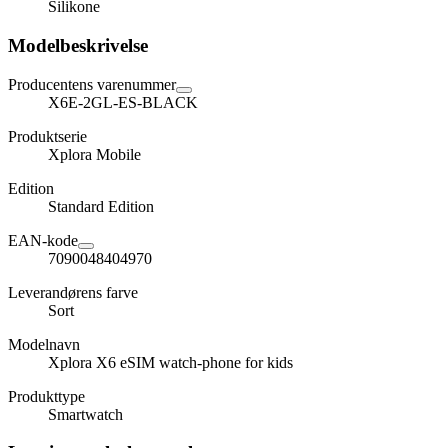
Silikone
Modelbeskrivelse
Producentens varenummer
X6E-2GL-ES-BLACK
Produktserie
Xplora Mobile
Edition
Standard Edition
EAN-kode
7090048404970
Leverandørens farve
Sort
Modelnavn
Xplora X6 eSIM watch-phone for kids
Produkttype
Smartwatch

Work request: Change "Smartwatch" to "Smartur" throughout the material and give it back otherwise unchanged, without the pictures.

Exercise response:
Silikone
Modelbeskrivelse
Producentens varenummer
X6E-2GL-ES-BLACK
Produktserie
Xplora Mobile
Edition
Standard Edition
EAN-kode
7090048404970
Leverandørens farve
Sort
Modelnavn
Xplora X6 eSIM watch-phone for kids
Produkttype
Smartur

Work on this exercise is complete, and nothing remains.